Today I’ve update two different cluster to 1.31.6-gke.1221000, one from 1.30.9-gke.1127000 and the other from 1.31.6-gke.1099000.
After the upgrade both clusters have the metrics-server-v1.31.0
deployment in a crashloop state; the logs that the pod emit are the following for both clusters:
metrics-server I0324 15:44:16.834338 1 serving.go:374] Generated self-signed cert (/tmp/apiserver.crt, /tmp/apiserver.key)
metrics-server I0324 15:44:23.435808 1 handler.go:275] Adding GroupVersion metrics.k8s.io v1beta1 to ResourceManager
metrics-server I0324 15:44:24.733858 1 secure_serving.go:213] Serving securely on [::]:10250
metrics-server I0324 15:44:24.734200 1 requestheader_controller.go:169] Starting RequestHeaderAuthRequestController
metrics-server I0324 15:44:24.734222 1 shared_informer.go:311] Waiting for caches to sync for RequestHeaderAuthRequestController
metrics-server I0324 15:44:24.734256 1 dynamic_serving_content.go:132] "Starting controller" name="serving-cert::/tmp/apiserver.crt::/tmp/apiserver.key"
metrics-server I0324 15:44:24.734377 1 tlsconfig.go:240] "Starting DynamicServingCertificateController"
metrics-server I0324 15:44:24.734759 1 configmap_cafile_content.go:202] "Starting controller" name="client-ca::kube-system::extension-apiserver-authentication::client-ca-file"
metrics-server I0324 15:44:24.734779 1 shared_informer.go:311] Waiting for caches to sync for client-ca::kube-system::extension-apiserver-authentication::client-ca-file
metrics-server I0324 15:44:24.734804 1 configmap_cafile_content.go:202] "Starting controller" name="client-ca::kube-system::extension-apiserver-authentication::requestheader-client-ca-file"
metrics-server I0324 15:44:24.734809 1 shared_informer.go:311] Waiting for caches to sync for client-ca::kube-system::extension-apiserver-authentication::requestheader-client-ca-file
metrics-server I0324 15:44:24.934399 1 shared_informer.go:318] Caches are synced for RequestHeaderAuthRequestController
metrics-server I0324 15:44:25.131735 1 shared_informer.go:318] Caches are synced for client-ca::kube-system::extension-apiserver-authentication::client-ca-file
metrics-server I0324 15:44:25.231752 1 shared_informer.go:318] Caches are synced for client-ca::kube-system::extension-apiserver-authentication::requestheader-client-ca-file
metrics-server E0324 15:54:34.386399 1 scraper.go:147] "Failed to scrape node, timeout to access kubelet" err="Get \"https://10.1.20.30:10250/metrics/resource\": context deadline exceeded" node="gke-test-cluster-application-a1cd6ffd-tgrx" timeout="10s"

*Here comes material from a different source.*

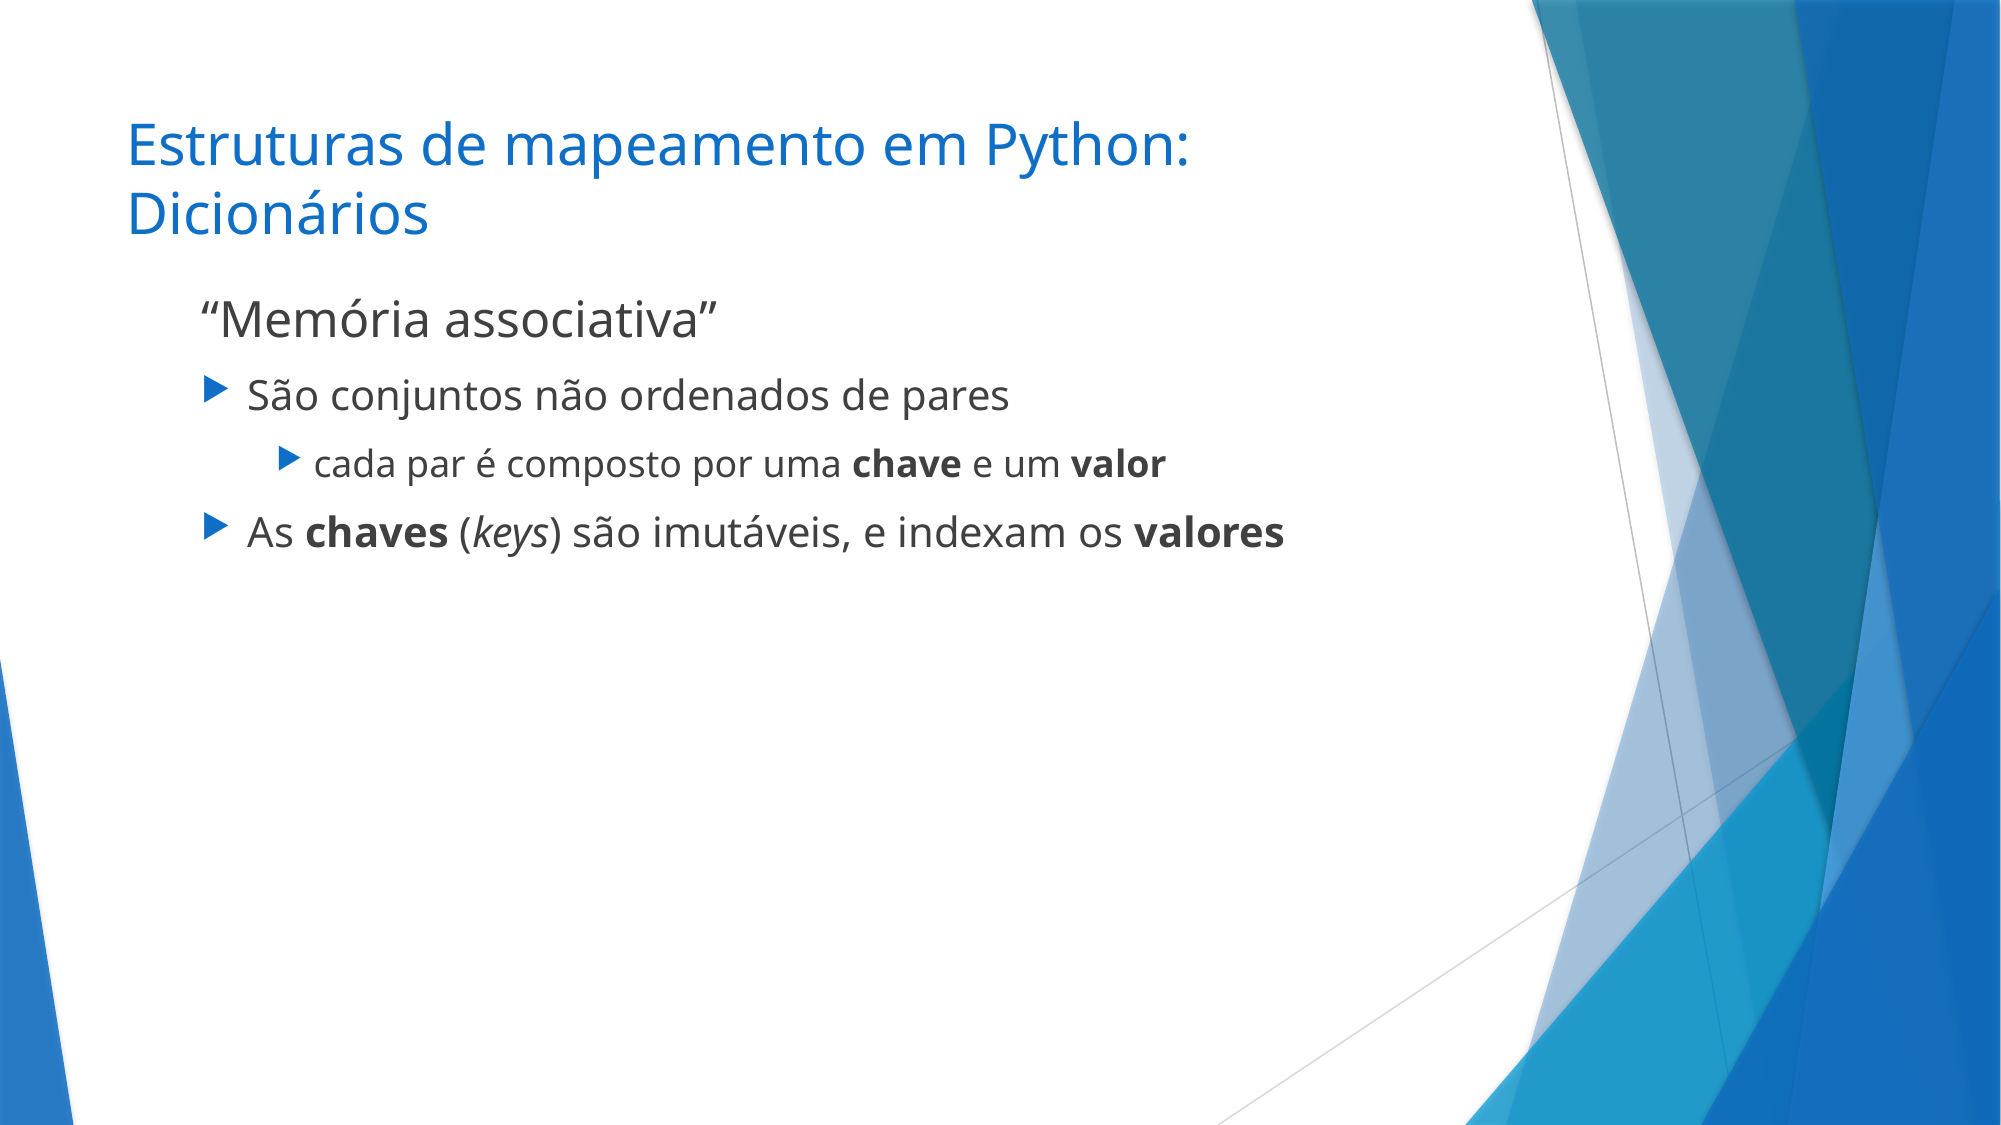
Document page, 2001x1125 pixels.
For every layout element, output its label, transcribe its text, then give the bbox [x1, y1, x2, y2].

and the metrics-server-nanny pod simply don’t start and don’t write any log to stdout. I’ve checked my network firewall rules and the 10250 port is correctly add to the allowed ones and all the nodes of the cluster are targeted by the rule.
Both cluster before the update were working fine.
Someone else has any idea where I have to look for getting it up and running?